Having watched the Computerphile video on backtracking, I've decided to attempt to implement this algorithm for a different problem. My code seems to work up until depth ~48 when it starts to endlessly iterate through depth 46-53. It is not a problem of memory, as for a 6x6 table it gets stuck similarly around depth 20.
table = np.zeros((8, 8)) - 1
table[0, 0] = 0
knightDOWN = [1, 2, 2, 1, -1, -2, -2, -1]

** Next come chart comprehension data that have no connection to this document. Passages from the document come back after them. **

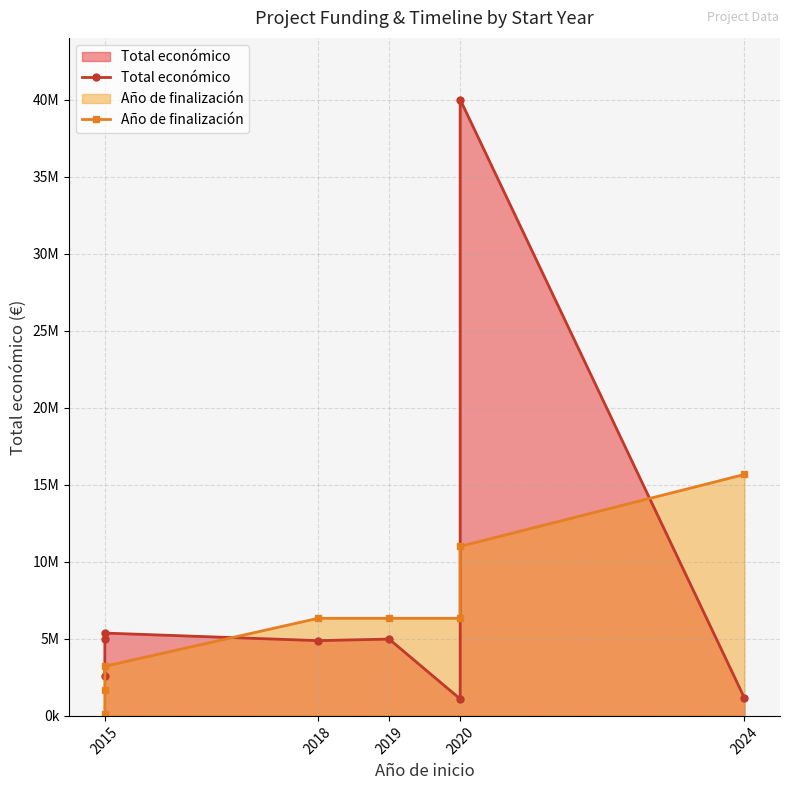

Which series has the largest total across all categories?

Total económico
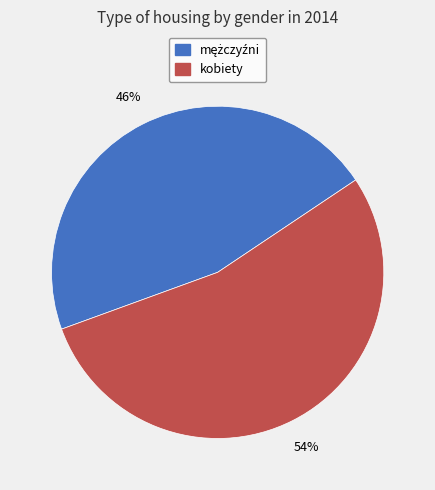

Is kobiety the majority of the pie?

Yes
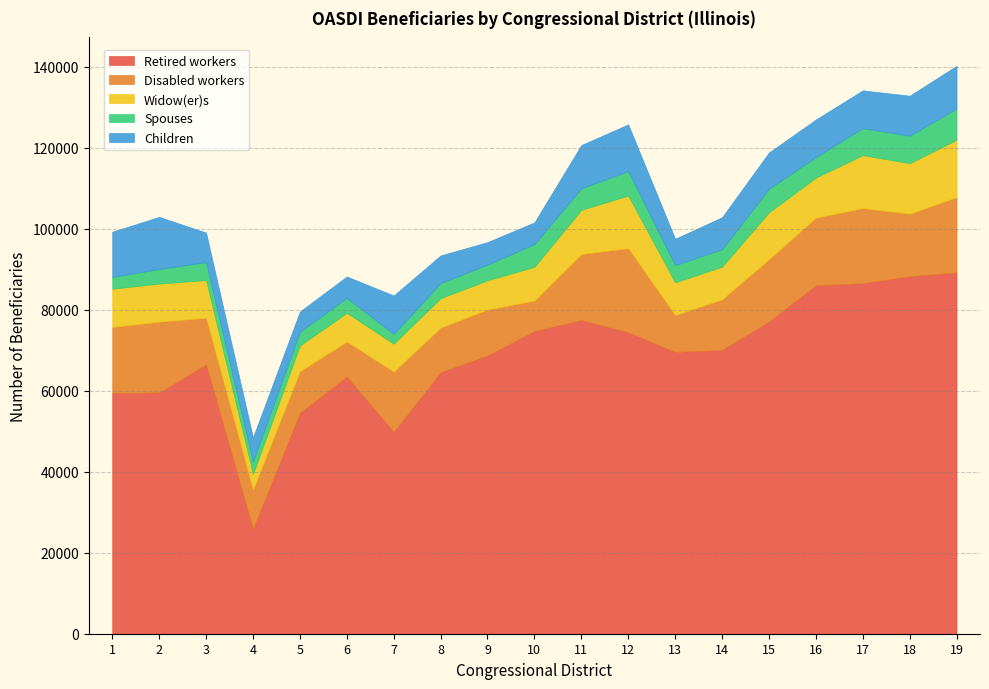

At which label does Spouses reach its minimum?

7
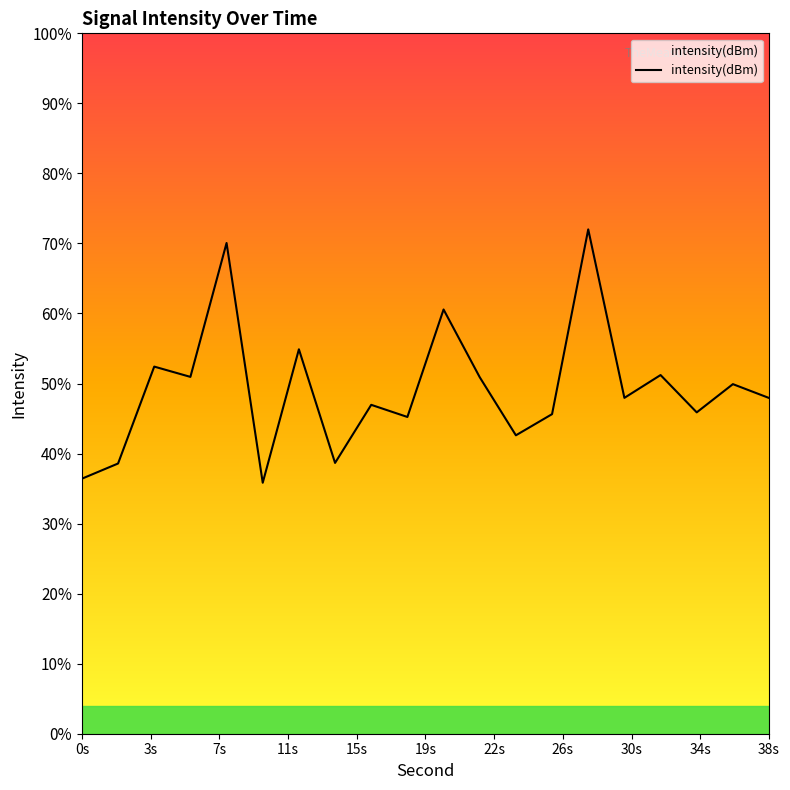

What is the label of the 4th point from the left?

11s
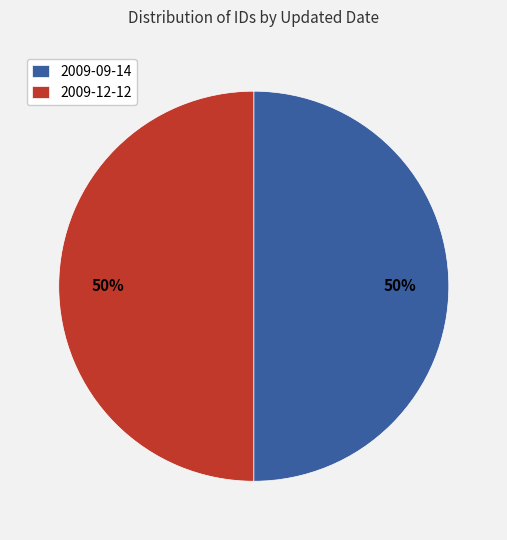

How many segments does this pie chart have?

2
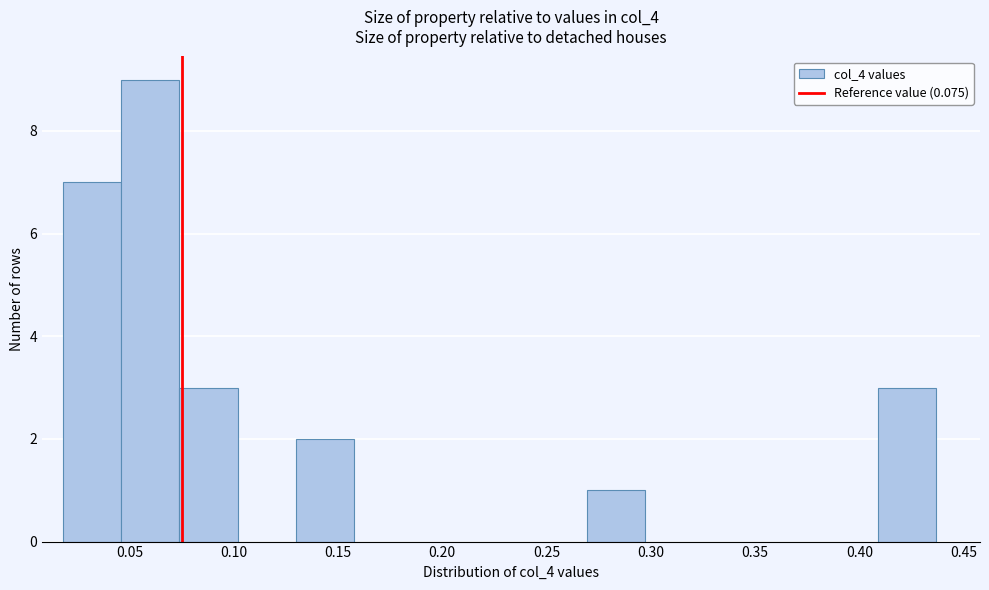

How tall is the bar that spans 0.075 to 0.100 on the x-axis? Neither the bar edges nor the heights are printed on the chart, so give them approximately, as read against the axes.

3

knightRIGHT = [2, 1, -1, -2, -2, -1, 1, 2]
depth = 0
def correctmove(move, startROW, startCOL):
newROW = startROW + knightDOWN[move]
newCOL = startCOL + knightRIGHT[move]
if newROW < 0 or newROW > 7:
return False
if newCOL < 0 or newCOL > 7:
return False
if table[newROW, newCOL] != -1:
return False
return True
def goBoard(startROW, startCOL, nummove):
if depth == 64:
print(table)
exit()
for x in range(0, 8):
if correctmove(x, startROW, startCOL):
print(table[startROW, startCOL])
startROW += knightDOWN[x]
startCOL += knightRIGHT[x]
table[startROW, startCOL] = nummove
nummove += 1
goBoard(startROW, startCOL, nummove)
table[startROW, startCOL] = -1
startROW -= knightDOWN[x]
startCOL -= knightRIGHT[x]
nummove -= 1
return
goBoard(0, 0, 0)
The code is basically supposed to check whether it can go with the knight to some new position, do it until it cannot move forward anymore and at this point the part of code after recursion call resets it back again. After seeing sample tables it seems to correctly create those first 50 or so tries but gets stuck on those and iterates over and over.